La inteligencia artificial, en el punto de mira, después de que Bard aprenda un idioma por su cuenta.
La inteligencia artificial (IA) parece que ha venido para quedarse. Cada vez son más sorprendentes los hitos que logra este ‘cerebro’ creado artificialmente. Después de que un tailandés asegurara que ganó la lotería con los números que le dio ChatGPT o que un medio italiano retara a sus lectores a que adivinaran qué artículos habían sido creado con AI, el ChatGPT, ‘Bard’, da un paso hacia el frente: aprende un idioma por su cuenta.
El vicepresidente de tecnología y sociedad de Google, James Manyika, confesó sorprendido en una entrevista para el programa 60 Minutes de la ‘CBS’, que uno de sus sistemas de inteligencia artificial había aprendido el bengalí, idioma oficial de Bangladesh, pro su cuenta, sin haber sido entrenada previamente para ello.
Explicó que con solo un par de apuntes escritos en bengalí, ‘Bard’ fue capaz de desarrolla una habilidad: aprender todo el idioma y traducir el idioma. Google está investigando cómo aplicar esta habilidad al resto de idiomas.
Google describe a su chatbot Bard como un experimento que permite la colaboración con IA generativa, «tecnología que se basa en datos anteriores para crear contenido en lugar de identificarlo», recoge ‘Reuters’.

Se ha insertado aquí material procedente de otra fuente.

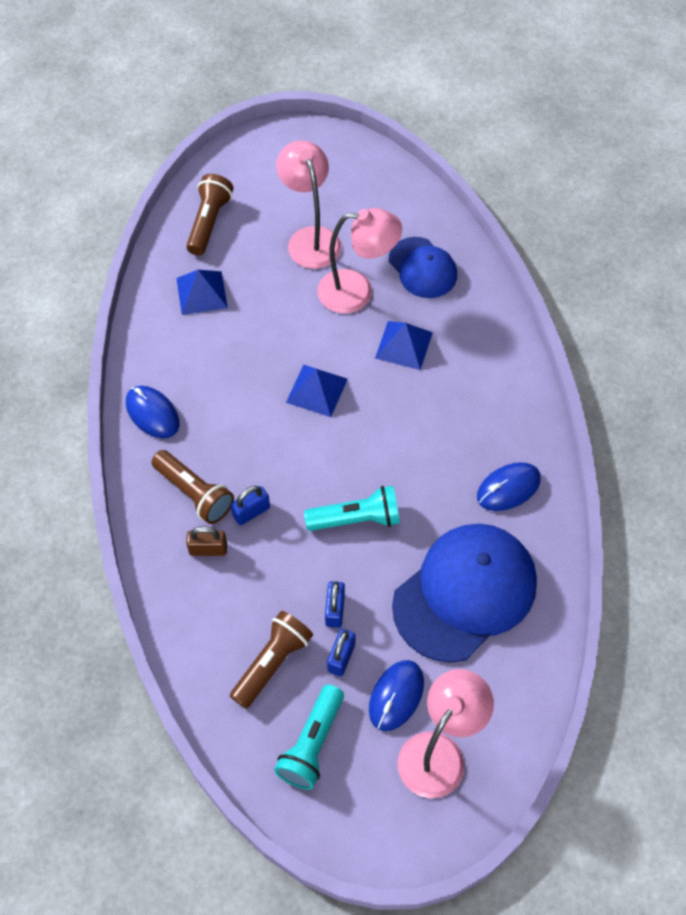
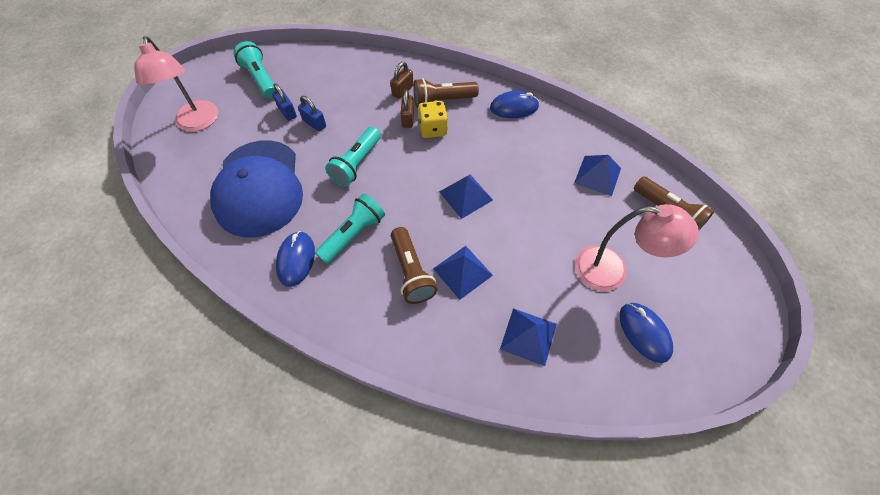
camera: 125 degrees right, 0 degrees up
(248, 475) = (433, 129): none -> yellow dice
(251, 512) = (408, 119): blue padlock -> brown padlock
(272, 663) = (315, 84): brown flashlight -> brown flashlight (411, 272)
(357, 292) = (535, 271): pink lamp -> none
(396, 696) = (243, 122): blue mouse -> blue mouse (644, 332)
(422, 268) = (528, 336): blue cap -> blue pyramid
(441, 458) = (353, 234): none -> turquoise flashlight

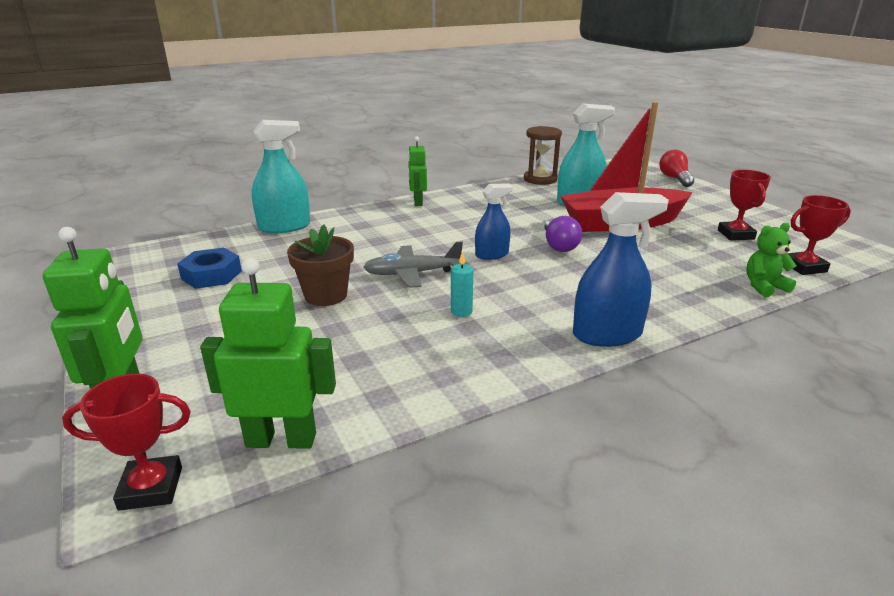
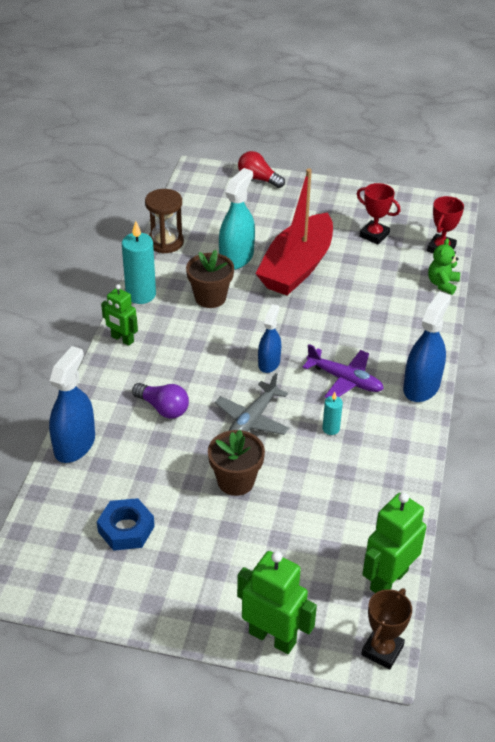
camera: 50 degrees left, 15 degrees up
(151, 488) = (382, 650): red trophy -> brown trophy
(284, 227) = (74, 444): turquoise spray bottle -> blue spray bottle
(473, 191) = (141, 294): none -> turquoise candle
(518, 210) = (210, 297): none -> brown flower pot
(536, 293) = (345, 380): none -> purple plane
(559, 245) = (294, 322): purple light bulb -> purple light bulb (163, 408)

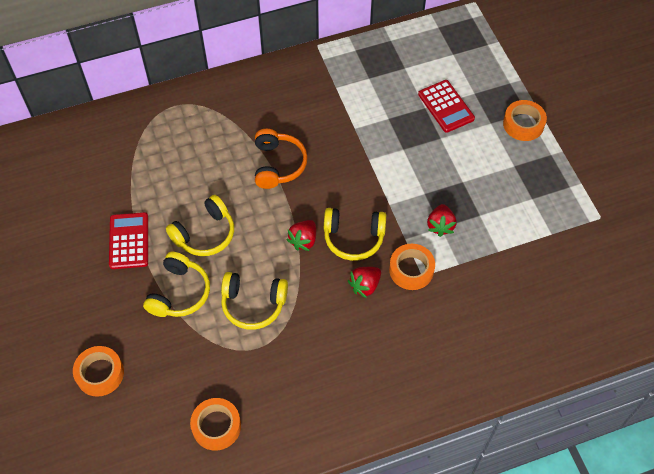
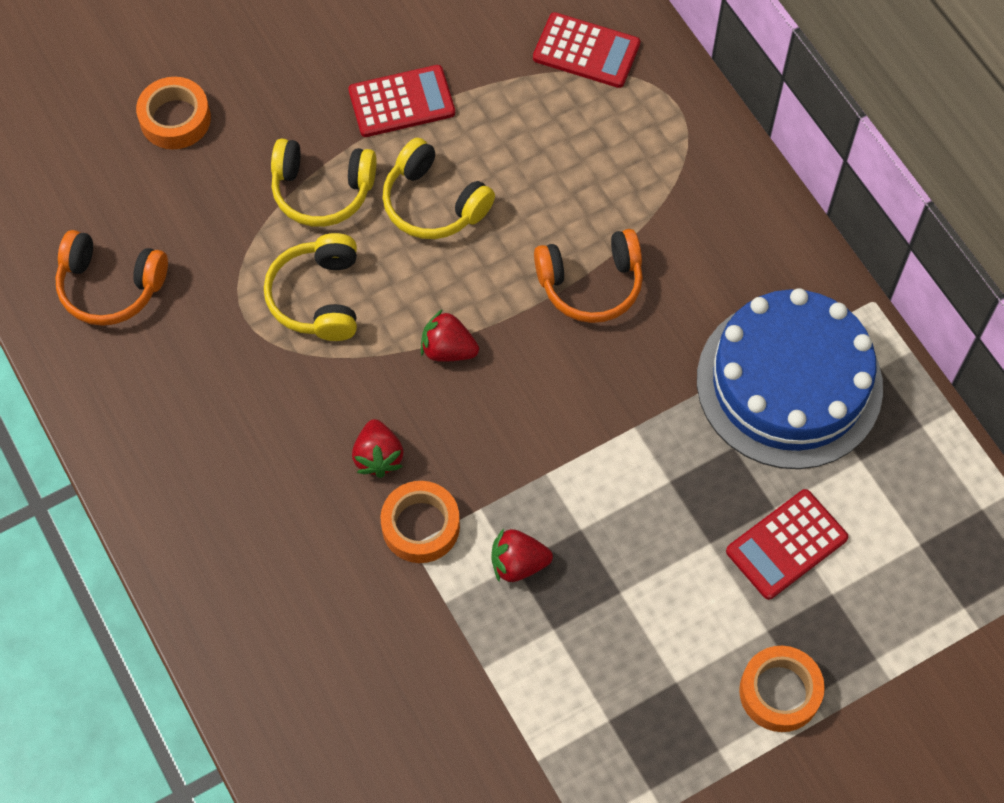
camera: 80 degrees right, 5 degrees up
(124, 142) = (586, 51): none -> red calculator
(216, 426) = (110, 287): orange tape -> orange headphones
(353, 238) = (467, 426): yellow headphones -> none
(356, 88) = (789, 383): none -> blue cake
(365, 285) = (378, 457): red strawberry -> red strawberry turned 135 degrees counterclockwise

Una de las diferencias de Bard con ChatGPT es que la inteligencia artificial de Google es capaz de producir bloques de texto en un instante «a diferencia de cómo ChatGPT escribe las respuestas palabra por palabra», expresa a ‘Reuters’, Jack Krawczyk, director senior de productos. Advierte que hay que ser «muy cuidadosos» con la implementación de la tecnología ya que tiene «limitaciones».